The British Pharmaceutical AstraZeneca and the University of Oxford interrupt the advanced tests with a possible coronavirus vaccine for safety reasons, reports the health news website Stat News. The potential vaccine may have caused undesirable side effects in a subject. The European Commission and the Netherlands have made a deal with AstraZeneca for the vaccine developed by the pharmaceutical company with the University of Oxford.
“Standard assessment procedures have led to an interruption of vaccinations to assess the safety data,” says a spokesman for AstraZeneca in a statement. He says it’s a routine decision.
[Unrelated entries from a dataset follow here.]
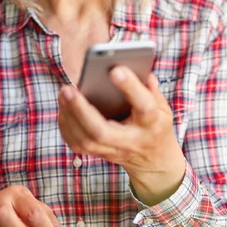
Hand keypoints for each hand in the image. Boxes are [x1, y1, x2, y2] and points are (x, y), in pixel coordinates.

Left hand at [58, 67, 185, 205]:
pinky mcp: (100, 155)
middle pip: (101, 132)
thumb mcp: (162, 105)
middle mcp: (132, 141)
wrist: (154, 160)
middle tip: (68, 88)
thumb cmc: (156, 124)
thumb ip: (150, 87)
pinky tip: (64, 107)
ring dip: (70, 116)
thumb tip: (136, 66)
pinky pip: (77, 144)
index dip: (130, 87)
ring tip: (63, 93)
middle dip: (81, 109)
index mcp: (152, 124)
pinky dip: (67, 125)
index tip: (114, 69)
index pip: (143, 106)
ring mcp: (114, 151)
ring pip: (86, 140)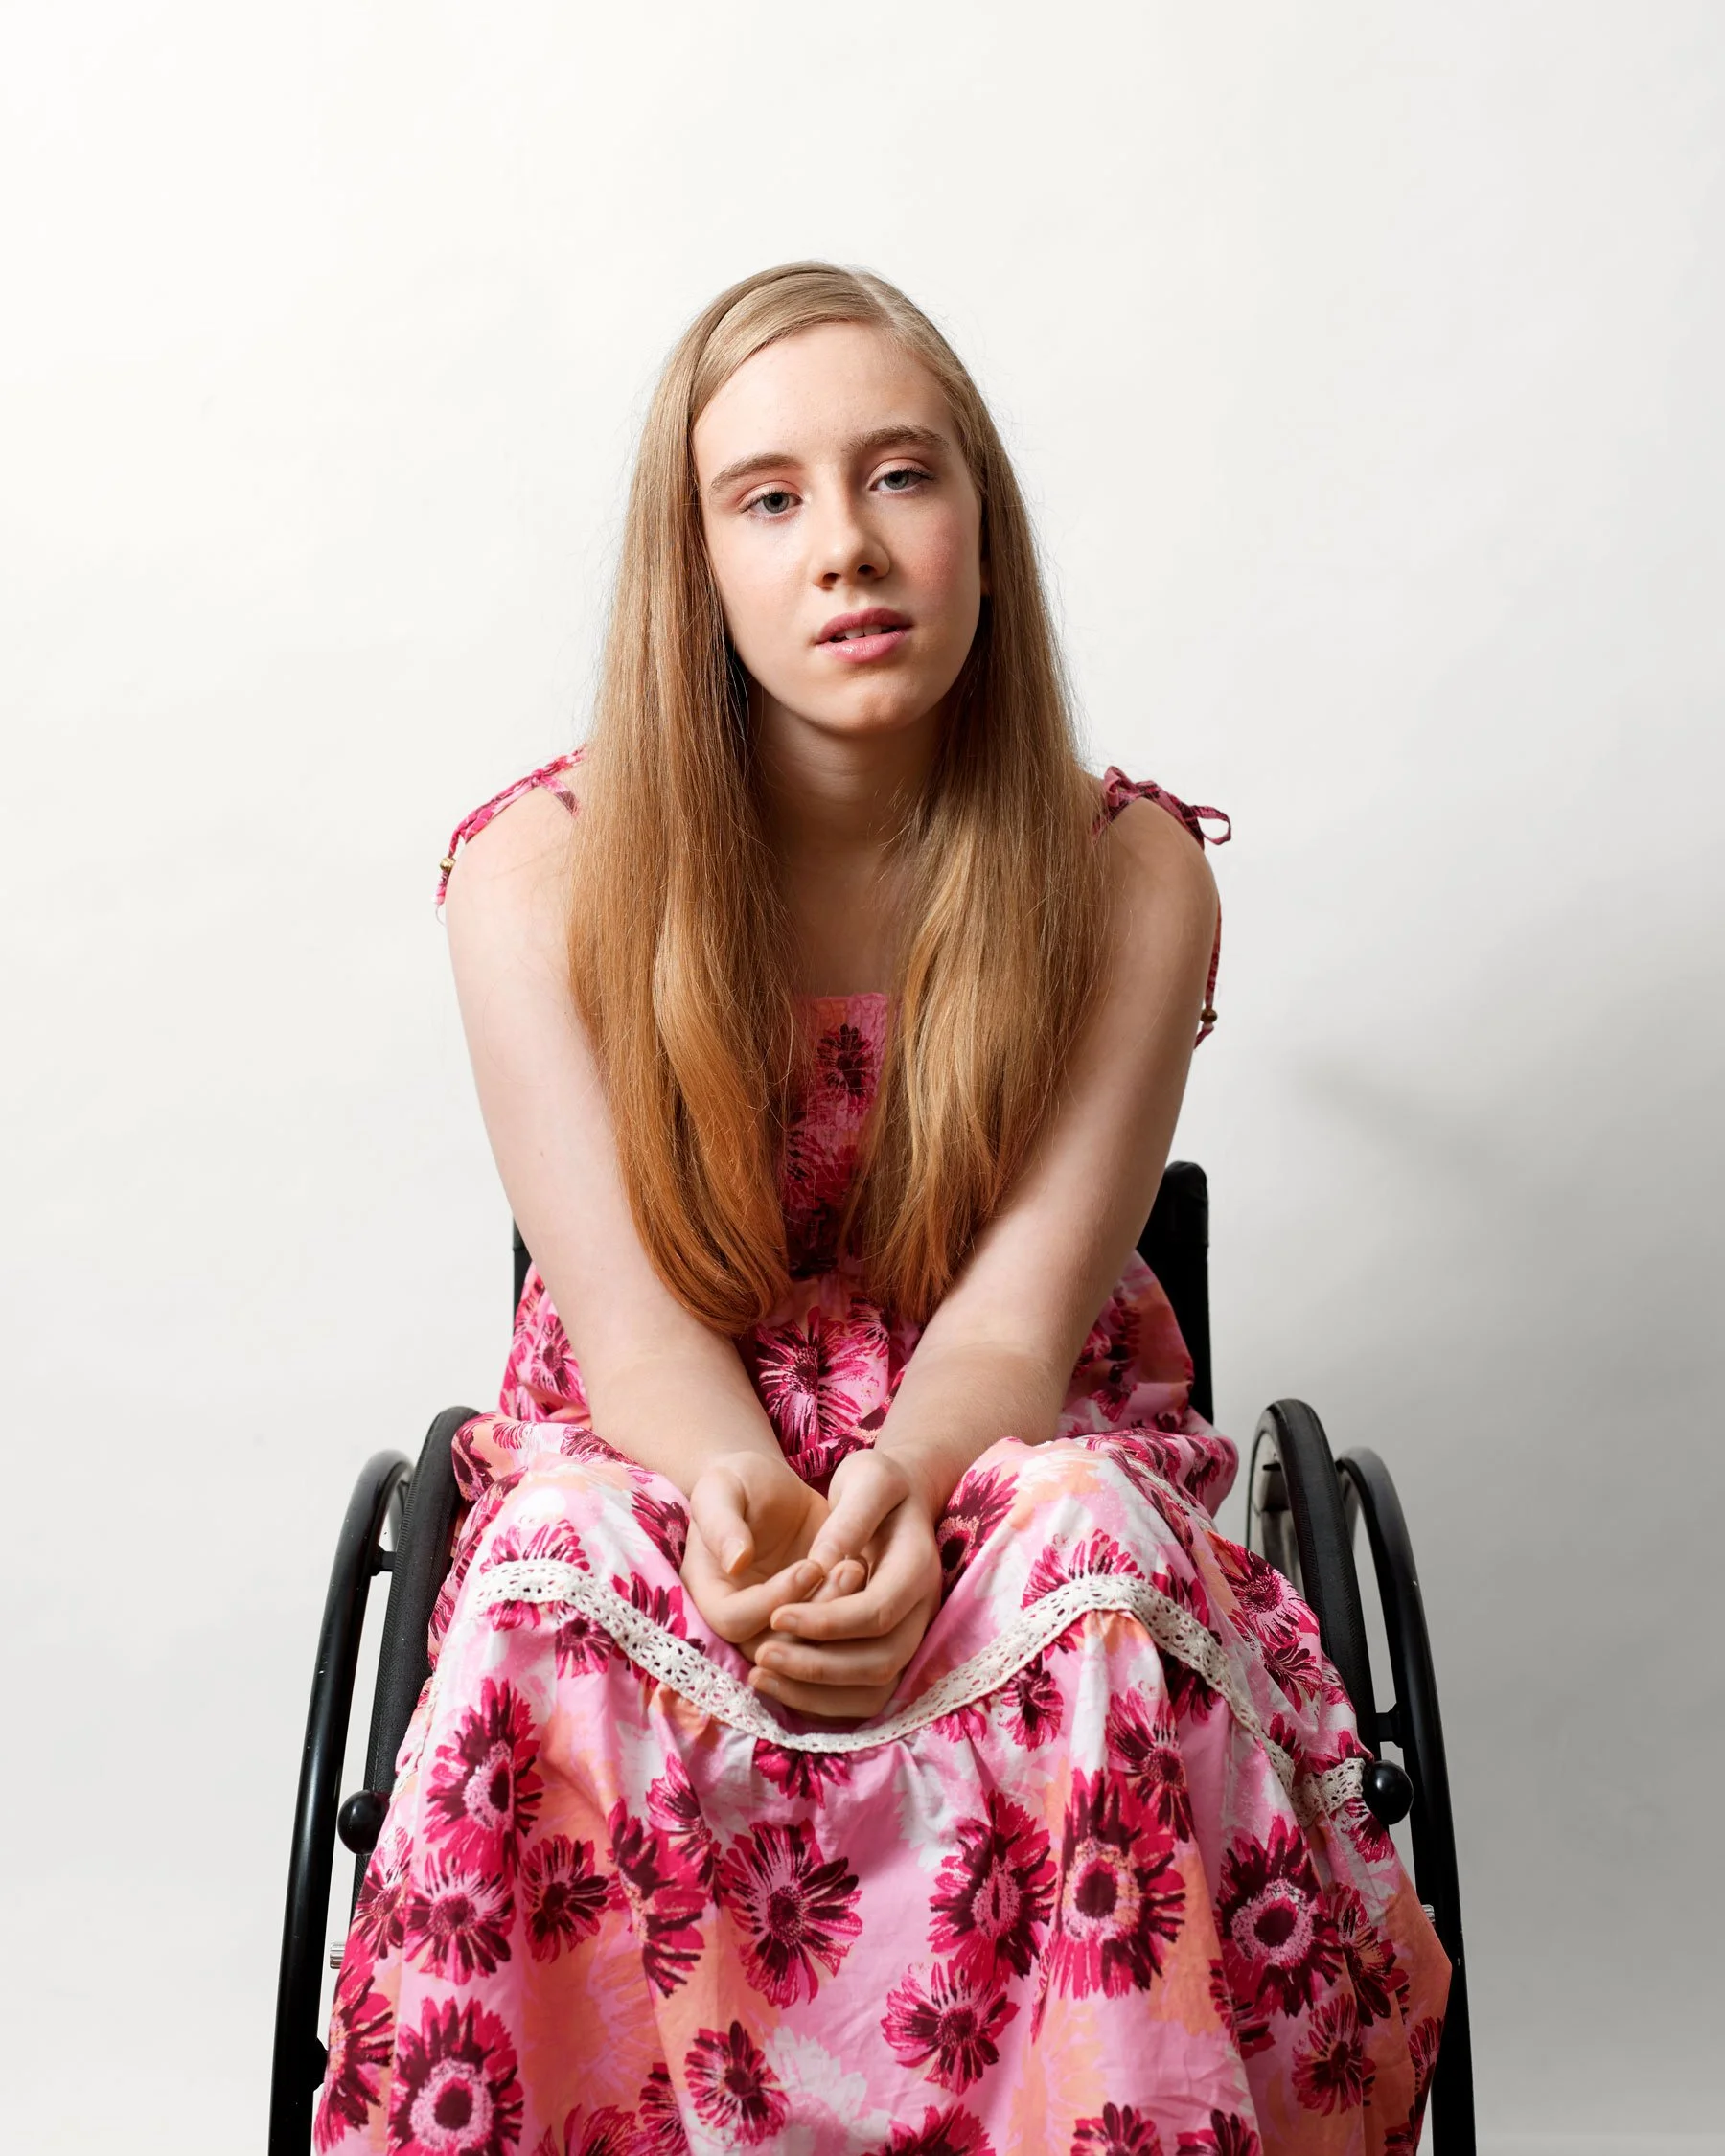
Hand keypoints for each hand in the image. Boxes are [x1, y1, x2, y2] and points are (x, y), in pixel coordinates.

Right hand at [681, 1451, 866, 1655]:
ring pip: (805, 1648)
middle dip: (815, 1614)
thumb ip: (722, 1524)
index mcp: (710, 1593)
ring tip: (856, 1567)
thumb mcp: (722, 1490)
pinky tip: (861, 1570)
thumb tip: (735, 1563)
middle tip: (848, 1569)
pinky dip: (848, 1614)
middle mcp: (739, 1618)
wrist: (769, 1485)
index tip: (810, 1565)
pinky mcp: (806, 1616)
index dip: (773, 1600)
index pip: (734, 1621)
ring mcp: (774, 1622)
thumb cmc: (739, 1481)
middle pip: (773, 1646)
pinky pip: (827, 1636)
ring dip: (836, 1615)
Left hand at [748, 1449, 943, 1720]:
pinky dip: (823, 1699)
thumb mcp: (866, 1480)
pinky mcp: (890, 1648)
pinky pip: (864, 1695)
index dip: (826, 1622)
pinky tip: (778, 1682)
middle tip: (761, 1654)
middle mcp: (921, 1611)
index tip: (776, 1615)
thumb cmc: (877, 1481)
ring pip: (873, 1690)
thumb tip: (821, 1565)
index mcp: (917, 1568)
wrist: (900, 1496)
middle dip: (818, 1666)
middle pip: (880, 1662)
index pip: (876, 1613)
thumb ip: (848, 1520)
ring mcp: (910, 1634)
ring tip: (761, 1675)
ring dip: (817, 1693)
What undesirable effect has occurred in the subject and when it has occurred is not known. The subject is expected to recover.
An insider says that the tests have been shut down because of a”high degree of caution”. A second insider, who does not wish to be named and named, argues that the finding that led to the interruption affects the tests carried out by AstraZeneca, which have yet to be carried out, and those of other pharmacists carrying out vaccine trials.
A spokesman for AstraZeneca says that illness can always occur in large-scale trials. Individual cases which arise must then be examined carefully, according to the spokesman.
Nine major vaccine producers from Europe and the United States solemnly promised on Tuesday that they would not lower their normal safety standards, despite the great pressure that exists to quickly develop an effective vaccine. AstraZeneca also made that promise.
The tests on the so-called Oxford Vaccine, which are in the third phase, are currently mainly carried out in the United States. The test in which the undesirable side effects would have occurred took place in the United Kingdom.